BLOOMBERG NEWS The hackers who disabled popular Web sites this week used software easily found on the Internet, surprising experts who thought the sites were immune to such attacks.

"No one thought that you could harness enough machines to take these huge sites down," said Weld Pond, a hacker who works for a security consultant, At Stake Inc. "Someone's proving a point."

It takes only limited technical skill to download software such as Tribal Flood that can overwhelm a computer with requests for information, or hits. Security consultants thought the big sites were safe because they run on multiple computer servers and routers that handle enormous amounts of traffic.

Experts suspect that the culprits installed the software on hundreds of Internet-connected computers in college computer labs or other locations with limited security. The compromised computers can be controlled remotely or programmed to attack a Web site at a certain time, said Cary Cohen of the federally funded Computer Emergency Response Team at Carnegie-Mellon University.

"The Internet is as strong as its weakest links, the host computers," Cohen said.

Swamping Web sites to create a condition known as denial of service has been done more often as the software has become more available on the Internet, said Randall Nichols, a security consultant and the coauthor of Defending Your Digital Assets.

The Pentagon used denial-of-service tactics to disrupt computer systems used by Iraq during the Persian Gulf war, Nichols said. China and Taiwan also have been known to attack each other this way, he said.

The hackers probably used hundreds of computers for this week's attacks, indicating that they were well-organized and might have planned their campaign for months, At Stake's Pond said. He and others speculated that the hackers could be young pranksters trying to impress their friends.

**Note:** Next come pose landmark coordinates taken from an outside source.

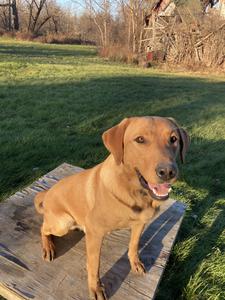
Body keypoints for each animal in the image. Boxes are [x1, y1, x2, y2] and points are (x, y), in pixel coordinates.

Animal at [34, 116, 190, 298]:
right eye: (140, 139)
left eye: (173, 139)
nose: (167, 172)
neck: (134, 192)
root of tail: (47, 193)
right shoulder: (95, 233)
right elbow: (94, 264)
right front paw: (95, 288)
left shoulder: (140, 223)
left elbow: (134, 245)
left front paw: (135, 262)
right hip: (63, 223)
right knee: (43, 228)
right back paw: (48, 247)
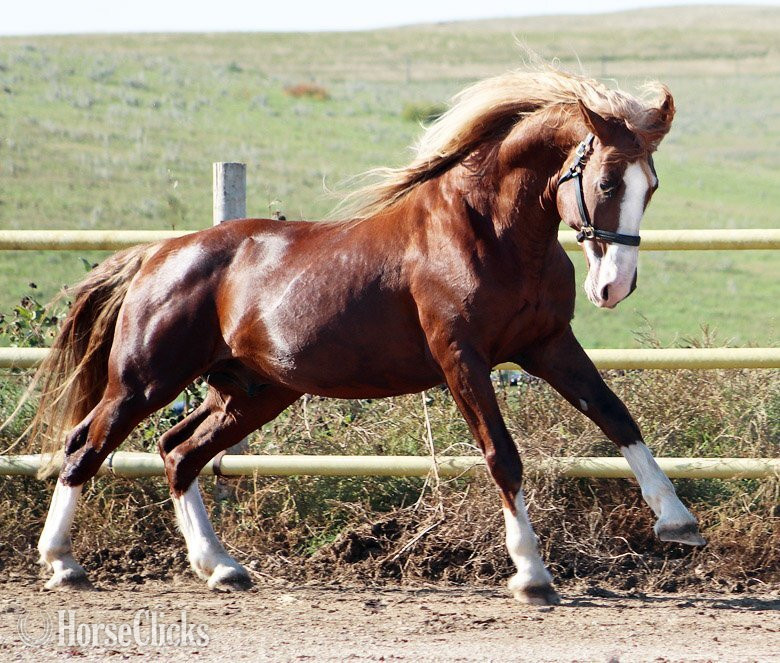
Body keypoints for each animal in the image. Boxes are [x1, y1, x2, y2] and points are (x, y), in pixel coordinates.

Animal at [29, 66, 705, 606]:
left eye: (652, 186)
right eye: (609, 183)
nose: (614, 287)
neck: (490, 233)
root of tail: (158, 253)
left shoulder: (548, 346)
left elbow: (617, 417)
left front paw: (677, 522)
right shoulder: (462, 358)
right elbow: (502, 455)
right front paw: (531, 575)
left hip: (253, 391)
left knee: (177, 451)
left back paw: (220, 567)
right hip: (144, 380)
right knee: (85, 444)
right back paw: (63, 563)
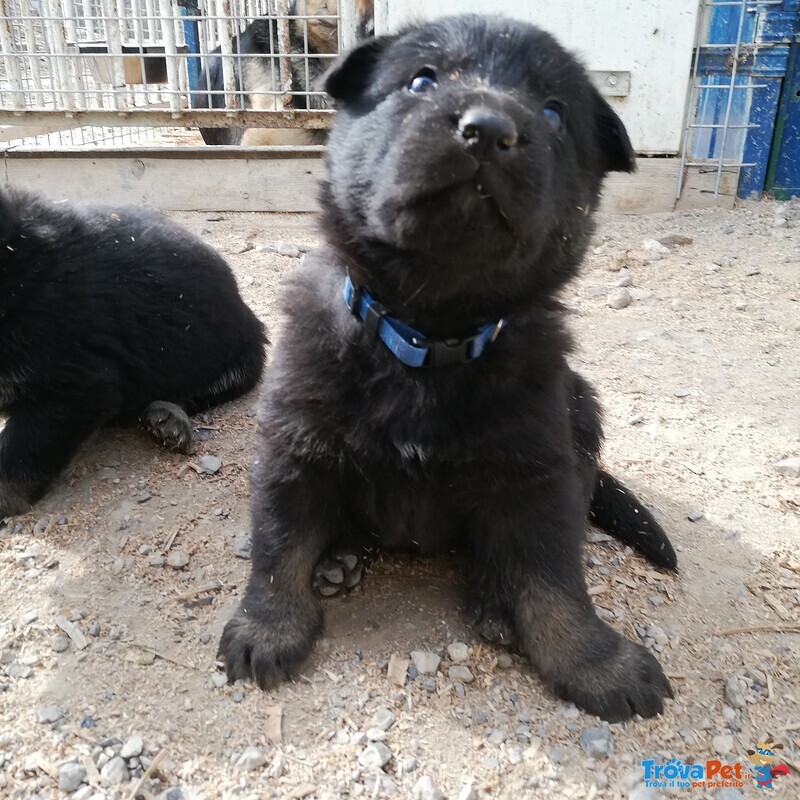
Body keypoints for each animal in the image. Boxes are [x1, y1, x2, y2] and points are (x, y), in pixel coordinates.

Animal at [222, 15, 680, 720]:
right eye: (421, 80)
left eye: (554, 112)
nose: (489, 130)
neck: (429, 338)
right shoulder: (293, 444)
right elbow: (278, 546)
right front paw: (265, 628)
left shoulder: (537, 470)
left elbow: (556, 581)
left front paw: (597, 664)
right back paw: (340, 557)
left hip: (579, 414)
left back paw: (494, 600)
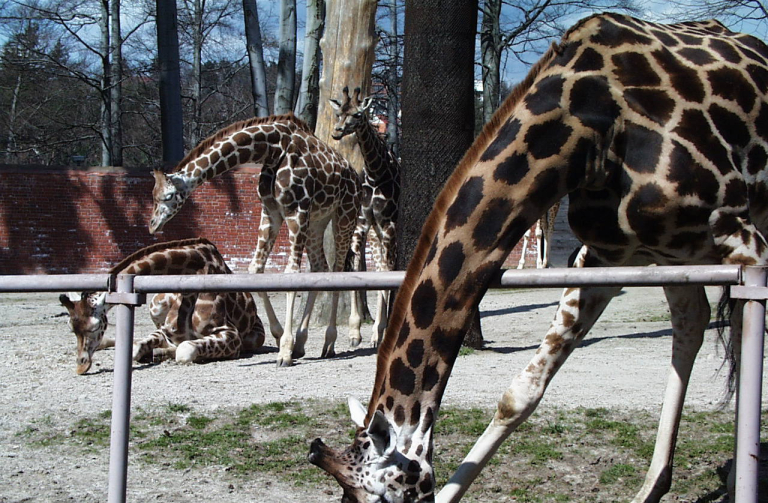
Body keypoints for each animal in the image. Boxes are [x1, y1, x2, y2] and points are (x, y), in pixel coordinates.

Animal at [58, 239, 266, 374]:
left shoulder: (230, 334)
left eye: (94, 327)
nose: (81, 366)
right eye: (70, 328)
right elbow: (135, 348)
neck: (193, 271)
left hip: (255, 338)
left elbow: (184, 350)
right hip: (155, 305)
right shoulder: (166, 331)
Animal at [150, 113, 364, 366]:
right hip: (318, 220)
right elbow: (255, 270)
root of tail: (356, 177)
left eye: (168, 196)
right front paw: (281, 336)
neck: (272, 149)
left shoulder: (296, 210)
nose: (152, 225)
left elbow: (291, 274)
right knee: (320, 266)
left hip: (345, 214)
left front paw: (284, 352)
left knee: (339, 267)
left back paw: (332, 341)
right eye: (152, 195)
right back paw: (302, 342)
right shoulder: (271, 212)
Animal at [328, 86, 402, 348]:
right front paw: (354, 332)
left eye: (358, 114)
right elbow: (353, 265)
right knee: (379, 265)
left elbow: (387, 272)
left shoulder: (388, 223)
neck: (376, 172)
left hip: (388, 230)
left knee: (389, 266)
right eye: (339, 112)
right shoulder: (362, 223)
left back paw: (382, 329)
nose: (337, 131)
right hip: (376, 234)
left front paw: (377, 332)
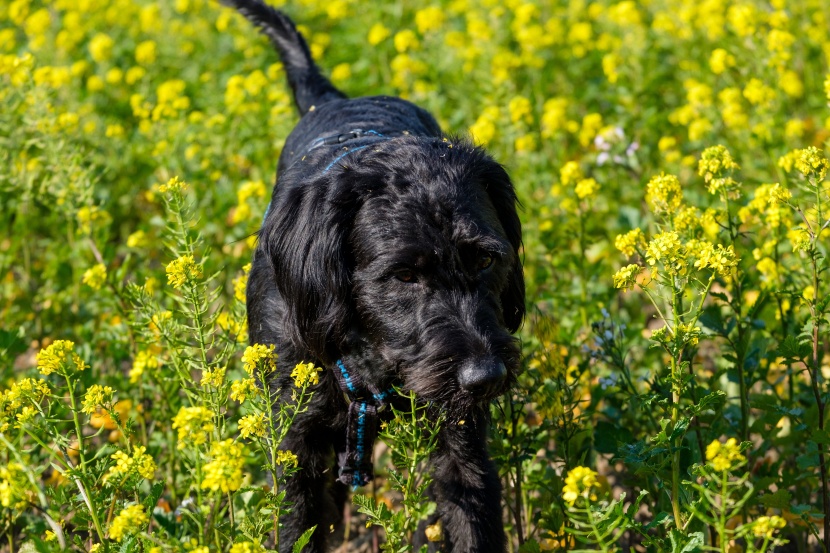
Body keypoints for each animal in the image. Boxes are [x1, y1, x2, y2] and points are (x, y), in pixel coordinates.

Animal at [228, 2, 528, 548]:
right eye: (404, 275)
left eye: (485, 261)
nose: (485, 377)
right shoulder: (297, 440)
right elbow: (297, 526)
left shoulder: (460, 441)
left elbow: (470, 511)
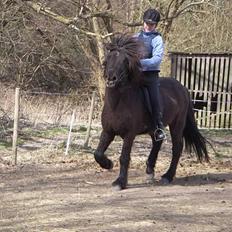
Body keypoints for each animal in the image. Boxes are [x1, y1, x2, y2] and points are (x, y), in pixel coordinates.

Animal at [93, 35, 209, 190]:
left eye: (124, 61)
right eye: (106, 60)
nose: (111, 79)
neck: (117, 104)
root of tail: (182, 88)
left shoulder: (129, 134)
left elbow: (124, 157)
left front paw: (120, 182)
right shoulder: (108, 131)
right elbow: (98, 153)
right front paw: (108, 164)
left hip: (177, 124)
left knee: (177, 148)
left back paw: (167, 176)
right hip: (154, 128)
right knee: (157, 142)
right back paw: (150, 172)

Others think the perpetrators might have more sinister motives.

"While all the commotion is going on, it creates a smoke screen to do dirty work and gain access to sensitive information or [to compromise] privacy," said Thomas Noonan, chief executive of ISS Group Inc., which makes software to detect hacker break-ins.

Some questions and answers about the cyberattacks:

Question: If these attacks have occurred for years, why are they getting attention now?

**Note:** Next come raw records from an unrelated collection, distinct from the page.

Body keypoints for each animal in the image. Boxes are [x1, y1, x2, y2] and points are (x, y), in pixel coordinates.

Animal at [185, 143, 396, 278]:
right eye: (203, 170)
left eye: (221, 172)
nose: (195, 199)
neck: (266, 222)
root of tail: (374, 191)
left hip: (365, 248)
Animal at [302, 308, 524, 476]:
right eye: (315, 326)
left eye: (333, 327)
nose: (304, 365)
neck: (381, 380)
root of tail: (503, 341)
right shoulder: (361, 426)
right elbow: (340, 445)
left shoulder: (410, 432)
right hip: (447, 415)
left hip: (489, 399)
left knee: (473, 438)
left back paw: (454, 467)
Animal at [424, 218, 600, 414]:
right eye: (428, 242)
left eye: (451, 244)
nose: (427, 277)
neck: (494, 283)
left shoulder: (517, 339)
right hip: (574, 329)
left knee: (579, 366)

Answer: Hackers have become more sophisticated, and have developed programs that automate such an attack. That allows hackers to overwhelm some of the most prominent sites already designed to handle large amounts of traffic.

Q: How can hackers get hundreds of computer administrators to cooperate?

A: They do not. But some of their automated tools find weaknesses in computer systems to plant the damaging program that will remain dormant until the appointed time of attack. If the hackers route the program through someone else's computer, it makes it more difficult to trace the attack.

http://www.phillynews.com/inquirer/2000/Feb/10/national/HACKSIDE10.htm

Q:. What can sites do to prevent such attacks?

A: Little, according to Mark Zajicek, a team leader at the CERT Coordination Center at Carnegie Mellon. He said the focus instead must be on increasing security of other computers so that they cannot be commanded to launch such attacks.